YOUR TASKS:
[1] Retype the part of the article on the FCC broadband privacy proposal that opens with the words containing "Broadband providers also" and closes with "obtaining opt-in consent.".
[2] Translate this sentence from the article on the FCC broadband privacy proposal into Spanish: "The initial proposal called for notifying customers of breaches within seven days but the new guidelines extend that to 30 days."

The FCC will vote later this month on a proposal from FCC Chairman Tom Wheeler spelling out rules for broadband providers to follow with regard to customer privacy. The Wheeler broadband privacy proposal currently circulating within the commission would require providers to obtain “opt-in” consent before using or sharing sensitive personal information, including a customer’s location obtained through a mobile device.
Broadband providers also would be required to notify customers about how their personal information is used and alert customers of any data breaches. The providers would be allowed to use de-identified customer data only if they meet Federal Trade Commission guidelines for ensuring consumer information is not re-identified.
According to an FCC fact sheet, personal data is defined to include:
- Children’s information
- Health information
- Financial information
- Social Security numbers
- Web browsing history
- App usage history
- The content of communications
Wheeler Broadband Privacy Proposal
The Wheeler broadband privacy proposal builds on a notice of proposed rulemaking that the commission adopted earlier this year. As outlined in the NPRM, the rules would allow broadband providers to use customer data for purposes such as billing and collection without obtaining opt-in consent.
Also as originally outlined, the broadband providers would gain new data security requirements aimed at protecting customer information. According to an FCC fact sheet issued today, “reasonable security practices” would include implementing industry best practices, providing appropriate accountability and oversight, implementing robust customer authentication tools and properly disposing of data in keeping with FTC best practices.
Some areas that the NPRM left open for further discussion are more tightly defined in the latest Wheeler broadband privacy proposal. For example, the NPRM left open the issue of whether broadband providers would be allowed to offer lower prices on services for customers who agree to share personal information. The latest proposal now fills in those details and would require “heightened disclosure” for such offerings. The fact sheet also notes that the commission would “determine on a case-by-case basis the legitimacy of programs that relate service price to privacy protections.”
Another area where more detail has now been filled in pertains to de-identified information. Under the current proposal, broadband providers would be able to use data that has been altered so that it is no longer associated with specific customers “outside the consent regime required for other consumer data.” However, if broadband providers want to exercise that option, they must:
- Alter the customer information so it can’t be linked to a specific individual or device
- Publicly commit to maintain and use information in an unidentifiable format and to not attempt to re-identify the data
- Contractually prohibit the re-identification of shared information
One area where the newly proposed guidelines are less strict than what was originally proposed relates to notification of data breaches. The initial proposal called for notifying customers of breaches within seven days but the new guidelines extend that to 30 days.
In a blog post, Wheeler likened the new guidelines to those that have long been in place for voice services. “[C]onsumers who use the network of the 21st century deserve similar protections,” he said.
Some service providers have criticized Wheeler’s plans for broadband privacy rules, arguing that the rules unfairly single out the broadband industry. But because Wheeler and two other Democratic commissioners have the majority on the five-member commission, there is a strong likelihood that the proposal will be adopted.

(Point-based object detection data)
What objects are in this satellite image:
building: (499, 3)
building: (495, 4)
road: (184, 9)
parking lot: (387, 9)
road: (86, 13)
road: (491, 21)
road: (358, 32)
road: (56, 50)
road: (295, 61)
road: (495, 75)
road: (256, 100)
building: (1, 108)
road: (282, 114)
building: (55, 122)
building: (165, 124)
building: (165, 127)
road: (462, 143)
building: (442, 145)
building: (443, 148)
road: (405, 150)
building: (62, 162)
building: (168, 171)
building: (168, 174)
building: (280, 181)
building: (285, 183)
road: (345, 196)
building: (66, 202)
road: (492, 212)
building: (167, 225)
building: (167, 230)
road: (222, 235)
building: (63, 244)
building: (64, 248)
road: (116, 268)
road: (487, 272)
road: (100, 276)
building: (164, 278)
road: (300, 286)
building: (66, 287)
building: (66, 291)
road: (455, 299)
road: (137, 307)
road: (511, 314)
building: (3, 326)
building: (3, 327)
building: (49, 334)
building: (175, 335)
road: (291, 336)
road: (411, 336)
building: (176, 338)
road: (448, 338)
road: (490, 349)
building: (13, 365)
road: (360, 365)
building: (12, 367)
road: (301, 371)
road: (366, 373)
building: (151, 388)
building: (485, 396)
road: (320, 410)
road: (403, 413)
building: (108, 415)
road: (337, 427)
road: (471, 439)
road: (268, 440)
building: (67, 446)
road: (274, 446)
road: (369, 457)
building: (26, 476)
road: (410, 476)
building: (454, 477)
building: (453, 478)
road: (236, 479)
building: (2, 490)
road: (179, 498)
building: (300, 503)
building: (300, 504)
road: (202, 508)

YOUR RESPONSES:
[1]
Broadband providers also would be required to notify customers about how their personal information is used and alert customers of any data breaches. The providers would be allowed to use de-identified customer data only if they meet Federal Trade Commission guidelines for ensuring consumer information is not re-identified.
According to an FCC fact sheet, personal data is defined to include:
- Children’s information
- Health information
- Financial information
- Social Security numbers
- Web browsing history
- App usage history
- The content of communications
Wheeler Broadband Privacy Proposal
The Wheeler broadband privacy proposal builds on a notice of proposed rulemaking that the commission adopted earlier this year. As outlined in the NPRM, the rules would allow broadband providers to use customer data for purposes such as billing and collection without obtaining opt-in consent.

[2] La propuesta inicial exigía notificar a los clientes sobre las filtraciones en un plazo de siete días, pero las nuevas directrices amplían ese plazo a 30 días.